- **Consignes**:
**a.** Dans le texte sur le projet d'exposition consacré aux migrations, relevez toutes les disciplines où les élèves ont réalisé des apprentissages scolaires.
**b.** Rédigez la suite du texte sur le projet d'exposition consacré aux migrations, à partir de sa dernière phrase.

- **Texte cité**:

Rita, enseignante en sixième primaire dans une école de Charleroi, a mené durant un mois et demi avec ses élèves un projet interdisciplinaire aboutissant à la réalisation d’une exposition sur les migrations. Son travail organise des apprentissages disciplinaires au sein d’une « matrice » progressiste, celle d’une citoyenneté critique permettant aux enfants de saisir les contours de l’immigration.
«Qu’as-tu appris à l’école ?». Dans leur livre publié en 2015, Nico Hirtt, Jean-Pierre Kerckhofs et Philippe Schmetz proposaient, en plus d’une réflexion sur les inégalités scolaires, différentes pistes pour introduire savoirs et polytechnicité dans notre enseignement. Bien qu’une réforme structurelle profonde soit nécessaire pour atteindre ces objectifs, nous voudrions mettre en lumière des pratiques actuelles prenant cette direction. Différentes thématiques telles que l’accueil, l’écologie, la démocratie,… pourraient ainsi être abordées et nous invitons tout un chacun à nous contacter pour collaborer à cette démarche.
Premier exemple, aujourd’hui, avec Rita et son projet sur l’immigration. Qu’apprennent ses élèves à l’école ? À penser cette réalité et à partager leurs connaissances pour combattre les clichés. Qu’apprendraient-ils si notre enseignement se vouait entièrement à leur émancipation ? À manier les «outils intellectuels» qui […] permettent d’agir sur le monde en commençant par le comprendre, dans toutes ses dimensions : historique, scientifique, géographique, artistique, philosophique… et technologique ![1]
Rita: « Institutrice en sixième primaire dans une école de Charleroi, j’ai mené durant un mois et demi avec mes élèves un projet interdisciplinaire aboutissant à la réalisation d’une exposition sur les migrations. Il s’agit d’un sujet brûlant d’actualité, souvent polémique, qui touche particulièrement un grand nombre d’élèves de notre classe, eux-mêmes nés à l’étranger ou issus de familles ayant plus ou moins récemment migré vers la Belgique. Mon objectif était de construire une citoyenneté critique avec mes élèves par les contenus propres à cette thématique et par l’articulation de différentes approches pédagogiques.»
Le projet pour instaurer une dynamique d’apprentissage… structurée !
Ce projet permettait aux élèves de réaliser des apprentissages scolaires dans six disciplines différentes : le français, les mathématiques, l’éveil historique et géographique, les arts, la technologie et la citoyenneté. Les apprentissages réalisés dans une discipline ont été ensuite mobilisés, exploités, intégrés dans d’autres disciplines. Des connaissances acquises en éveil géographique étaient ainsi plus tard intégrées dans des productions de texte en langue française par exemple. Ceci a permis de brasser plusieurs fois les connaissances et, mieux, de les affiner et de les réorganiser à chaque fois. Dans ce genre de démarche, les disciplines scolaires ne sont plus cloisonnées mais sont au contraire en interaction, au service les unes des autres.
J’apprécie par ailleurs la pédagogie du projet parce qu’elle est un outil précieux pour soutenir l’attention et la motivation des élèves, pour renforcer le sens qu’ils mettent dans les apprentissages scolaires. Cela leur permet notamment de constater que ce qu’ils apprennent dans la classe est tout à fait lié au monde extérieur, permet de le comprendre et d’agir à son endroit.

- **Données enregistrées**:
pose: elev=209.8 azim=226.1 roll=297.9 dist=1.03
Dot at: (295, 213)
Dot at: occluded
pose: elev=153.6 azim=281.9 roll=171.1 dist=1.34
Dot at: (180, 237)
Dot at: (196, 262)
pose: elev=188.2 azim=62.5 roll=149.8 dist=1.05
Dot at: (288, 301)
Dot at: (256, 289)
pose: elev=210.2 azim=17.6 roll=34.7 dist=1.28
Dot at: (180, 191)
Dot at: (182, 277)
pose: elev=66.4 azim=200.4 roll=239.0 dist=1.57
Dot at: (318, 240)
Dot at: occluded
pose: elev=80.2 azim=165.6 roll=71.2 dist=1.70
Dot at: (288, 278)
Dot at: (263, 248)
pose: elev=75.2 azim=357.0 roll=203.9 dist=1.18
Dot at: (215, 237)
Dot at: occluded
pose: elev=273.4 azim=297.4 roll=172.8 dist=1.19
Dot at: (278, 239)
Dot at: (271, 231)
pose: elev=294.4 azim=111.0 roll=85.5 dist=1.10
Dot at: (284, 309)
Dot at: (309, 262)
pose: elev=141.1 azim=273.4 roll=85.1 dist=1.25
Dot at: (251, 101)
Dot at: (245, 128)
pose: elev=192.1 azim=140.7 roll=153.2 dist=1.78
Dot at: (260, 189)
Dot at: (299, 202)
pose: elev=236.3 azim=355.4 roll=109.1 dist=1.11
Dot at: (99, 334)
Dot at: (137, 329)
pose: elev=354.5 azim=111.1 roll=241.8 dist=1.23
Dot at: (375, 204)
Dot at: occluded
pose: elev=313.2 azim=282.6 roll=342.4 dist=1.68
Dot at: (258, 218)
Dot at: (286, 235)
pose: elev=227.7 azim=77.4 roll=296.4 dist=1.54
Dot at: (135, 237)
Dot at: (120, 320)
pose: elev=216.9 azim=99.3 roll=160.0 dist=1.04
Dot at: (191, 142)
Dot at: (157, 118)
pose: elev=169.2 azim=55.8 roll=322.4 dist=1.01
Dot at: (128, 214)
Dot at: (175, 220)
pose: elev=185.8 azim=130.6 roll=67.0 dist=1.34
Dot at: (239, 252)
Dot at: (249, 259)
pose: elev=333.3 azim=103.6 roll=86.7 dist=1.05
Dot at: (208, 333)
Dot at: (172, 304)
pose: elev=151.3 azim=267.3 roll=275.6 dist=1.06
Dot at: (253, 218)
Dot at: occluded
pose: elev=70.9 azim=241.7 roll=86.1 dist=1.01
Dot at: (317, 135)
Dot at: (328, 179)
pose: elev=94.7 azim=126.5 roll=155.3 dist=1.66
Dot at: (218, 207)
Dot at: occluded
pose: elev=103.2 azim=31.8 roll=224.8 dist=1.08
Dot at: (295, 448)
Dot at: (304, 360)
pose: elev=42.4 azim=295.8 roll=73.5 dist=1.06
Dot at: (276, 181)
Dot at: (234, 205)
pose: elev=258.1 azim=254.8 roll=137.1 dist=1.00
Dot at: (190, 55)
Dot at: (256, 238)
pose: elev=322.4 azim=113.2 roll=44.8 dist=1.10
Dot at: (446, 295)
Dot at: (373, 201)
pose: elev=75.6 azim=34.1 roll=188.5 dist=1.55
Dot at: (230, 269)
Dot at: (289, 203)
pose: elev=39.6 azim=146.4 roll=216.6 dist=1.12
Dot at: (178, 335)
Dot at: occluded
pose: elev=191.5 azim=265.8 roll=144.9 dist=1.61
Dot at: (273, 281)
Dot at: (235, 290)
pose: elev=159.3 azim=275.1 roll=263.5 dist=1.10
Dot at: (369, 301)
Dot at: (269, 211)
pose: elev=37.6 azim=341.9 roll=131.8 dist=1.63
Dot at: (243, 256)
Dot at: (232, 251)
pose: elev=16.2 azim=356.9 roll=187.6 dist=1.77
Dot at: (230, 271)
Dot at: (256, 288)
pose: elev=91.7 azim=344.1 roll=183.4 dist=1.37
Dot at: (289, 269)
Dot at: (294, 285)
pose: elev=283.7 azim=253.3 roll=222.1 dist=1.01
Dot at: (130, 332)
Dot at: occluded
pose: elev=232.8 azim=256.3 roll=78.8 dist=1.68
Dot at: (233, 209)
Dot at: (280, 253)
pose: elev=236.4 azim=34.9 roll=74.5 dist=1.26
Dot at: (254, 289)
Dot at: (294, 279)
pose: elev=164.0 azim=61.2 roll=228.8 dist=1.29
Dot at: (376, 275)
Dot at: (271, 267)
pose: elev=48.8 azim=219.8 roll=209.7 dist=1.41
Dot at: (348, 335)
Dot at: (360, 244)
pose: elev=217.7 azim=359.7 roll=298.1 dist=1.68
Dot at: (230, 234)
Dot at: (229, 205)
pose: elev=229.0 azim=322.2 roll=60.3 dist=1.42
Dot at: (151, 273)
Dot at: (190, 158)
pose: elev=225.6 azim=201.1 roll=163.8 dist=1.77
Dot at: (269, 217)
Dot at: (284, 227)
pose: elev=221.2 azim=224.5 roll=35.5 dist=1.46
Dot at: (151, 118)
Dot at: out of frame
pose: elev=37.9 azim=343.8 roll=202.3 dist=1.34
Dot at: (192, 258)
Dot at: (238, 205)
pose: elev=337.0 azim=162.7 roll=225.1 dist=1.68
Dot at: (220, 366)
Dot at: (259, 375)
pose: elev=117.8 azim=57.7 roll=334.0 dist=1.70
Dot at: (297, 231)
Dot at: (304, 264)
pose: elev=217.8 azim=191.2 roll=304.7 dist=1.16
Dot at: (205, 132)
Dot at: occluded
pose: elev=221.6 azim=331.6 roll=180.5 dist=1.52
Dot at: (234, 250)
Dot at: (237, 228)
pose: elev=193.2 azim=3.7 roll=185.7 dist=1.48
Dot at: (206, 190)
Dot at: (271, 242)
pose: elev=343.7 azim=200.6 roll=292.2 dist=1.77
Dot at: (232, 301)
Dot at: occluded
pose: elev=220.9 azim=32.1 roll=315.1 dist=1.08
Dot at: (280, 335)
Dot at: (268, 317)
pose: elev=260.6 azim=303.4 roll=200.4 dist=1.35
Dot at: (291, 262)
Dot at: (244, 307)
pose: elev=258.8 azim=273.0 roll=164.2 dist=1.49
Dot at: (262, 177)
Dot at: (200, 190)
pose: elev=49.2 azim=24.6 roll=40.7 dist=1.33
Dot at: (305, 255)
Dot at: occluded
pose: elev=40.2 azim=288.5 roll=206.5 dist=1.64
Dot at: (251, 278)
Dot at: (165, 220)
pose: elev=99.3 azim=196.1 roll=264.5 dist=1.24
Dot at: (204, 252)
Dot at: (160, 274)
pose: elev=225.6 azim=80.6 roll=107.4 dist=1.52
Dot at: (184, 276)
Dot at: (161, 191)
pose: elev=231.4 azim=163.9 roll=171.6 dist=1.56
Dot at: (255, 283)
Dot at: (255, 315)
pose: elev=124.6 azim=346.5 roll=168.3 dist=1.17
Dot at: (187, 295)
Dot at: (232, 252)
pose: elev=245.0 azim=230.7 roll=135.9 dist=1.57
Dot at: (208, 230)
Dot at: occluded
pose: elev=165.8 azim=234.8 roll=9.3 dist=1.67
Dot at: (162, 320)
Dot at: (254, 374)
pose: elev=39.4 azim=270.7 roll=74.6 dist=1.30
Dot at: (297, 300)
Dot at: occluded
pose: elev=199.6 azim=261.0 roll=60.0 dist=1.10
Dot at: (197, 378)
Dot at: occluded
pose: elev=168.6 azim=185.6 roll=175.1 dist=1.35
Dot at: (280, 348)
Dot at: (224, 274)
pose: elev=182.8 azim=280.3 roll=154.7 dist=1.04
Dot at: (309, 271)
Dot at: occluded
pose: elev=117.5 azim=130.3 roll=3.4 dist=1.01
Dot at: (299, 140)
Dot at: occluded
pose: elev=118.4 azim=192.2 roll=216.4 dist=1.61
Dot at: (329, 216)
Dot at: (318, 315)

- **Corrigé**:
**a.** le français, les mathématiques, l'éveil historique et géographique, les arts, la technologie, la citoyenneté

**b.**
Je n’ignore pas non plus les débats pédagogiques et les limites de la pédagogie de projet si l’enseignant se centre abusivement sur le produit fini (ici, l’exposition) en négligeant les apprentissages effectifs de chacun. C’est pour cela qu’il est indispensable selon moi de déterminer très précisément des objectifs d’apprentissage prioritaires que l’on va poursuivre à travers le projet, de planifier au sein du projet des activités de structuration forte et de fixation rigoureuse des apprentissages, qui sont complémentaires aux activités de recherche et de construction. Il y a un équilibre constant à trouver entre la réalisation pratique du projet et la fixation des nouveaux savoirs et savoir-faire de chacun.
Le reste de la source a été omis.